Performance Compensation (Director)
| Element | Nature | Grant date | Units/Terms | Performance Metrics | Vesting/Transfer |
|---|---|---|---|---|---|
| Annual equity (DSUs) | Time-based director equity | June 18, 2024 | 545 DSUs; $245,310 grant-date value | None (director equity not performance-conditioned) | Immediately vested; 4-year transfer restriction |
Notes: Director equity is not tied to operating/TSR metrics; directors select DSUs or restricted stock; no performance pool applies to non-employee directors.
Other Directorships & Interlocks
| Company | Sector Link to MA | Interlock/Conflict Disclosure |
|---|---|---|
| Loblaw Companies Limited | Large retailer/merchant (ecosystem participant) | No related-party transactions disclosed involving Qureshi |
| BT Group plc | Telecom/network services | No related-party transactions disclosed involving Qureshi |
Mastercard policies require Board review/approval of any related-person transaction >$120,000; one related-person employment relationship disclosed (unrelated to Qureshi).
Expertise & Qualifications
- Global technology and telecom operating leadership; information security and payments-relevant experience via Ericsson/Verizon background. NACD/Carnegie Mellon CERT cybersecurity oversight certification.
- Board-level exposure across audit, risk, nominations, and responsible business committees at large public companies (BT Group; Loblaw).
Equity Ownership
| Holding Type | Shares |
|---|---|
| Direct/indirect ownership | 12,181 |
| Obtainable within 60 days (incl. DSUs/restricted stock/settleable units) | 8,633 |
| Total beneficial ownership | 20,814 |
Policy alignment:
- Director stock ownership guideline: 5x annual cash retainer within six years; all current non-employee directors exceed guideline (includes Qureshi).

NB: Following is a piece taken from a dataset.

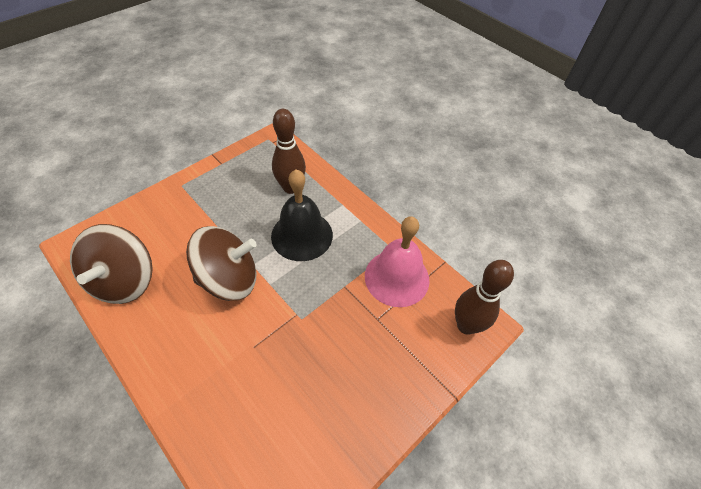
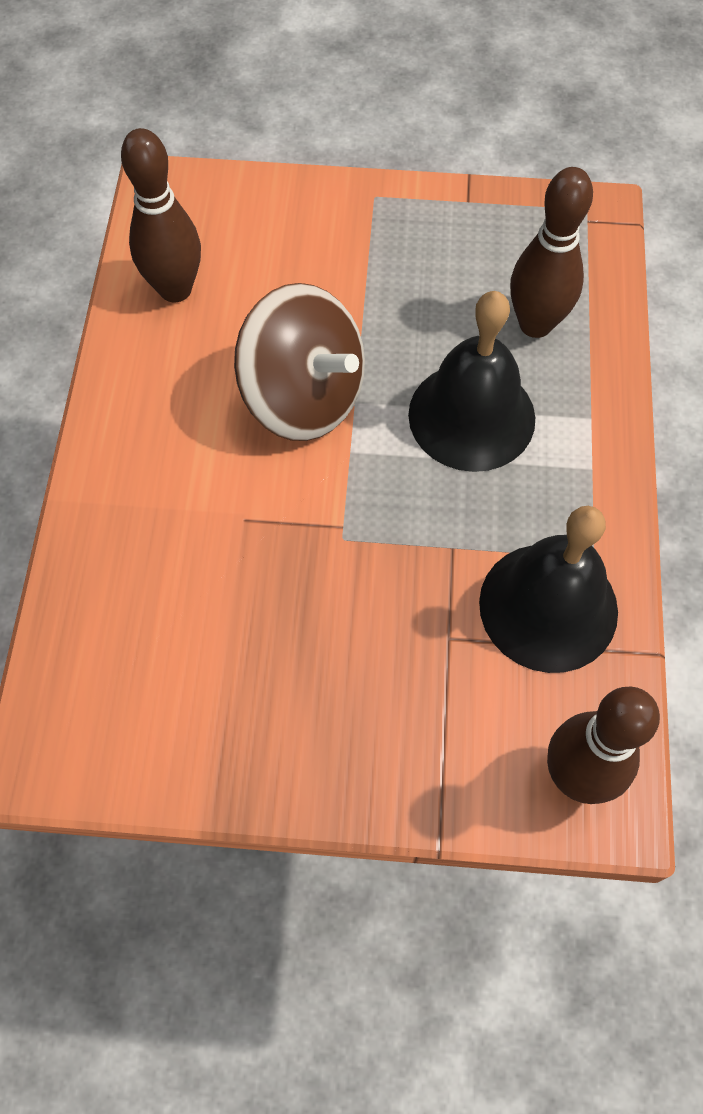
camera: 50 degrees right, 10 degrees up
(124, 281) = (175, 289): brown spinning top -> brown bowling pin
(397, 277) = (548, 606): pink bell -> black bell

- Hedging/pledging of Mastercard stock prohibited for directors.
Governance Assessment
- Board effectiveness: Qureshi’s dual Audit and Risk roles align with her cybersecurity/technology credentials, supporting oversight of financial reporting, cybersecurity, and enterprise risk. Committee workloads are material (Audit 9 meetings; Risk 5), and attendance thresholds were met.
- Independence and conflicts: Board affirms independence (except CEO). No Qureshi-related related-party transactions disclosed; robust related-person review procedure in place. Hedging/pledging prohibited, reducing alignment risk.
- Compensation and alignment: Director pay uses standard cash retainers plus time-based equity with transfer restrictions; no performance-linked director pay that could bias oversight. Ownership guidelines are met/exceeded, supporting alignment with shareholders.
- Shareholder confidence signals: Say‑on‑pay (executive) support at 95% in 2024 underlines broad investor support for MA’s pay governance; Board engagement and governance practices disclosed in detail.
RED FLAGS: None disclosed specific to Qureshi (no related-party transactions, no hedging/pledging, attendance ≥75%). Monitoring areas include multi-board commitments per policy (NCG annually reviews time commitments) and any ecosystem relationships at outside boards; no conflicts disclosed.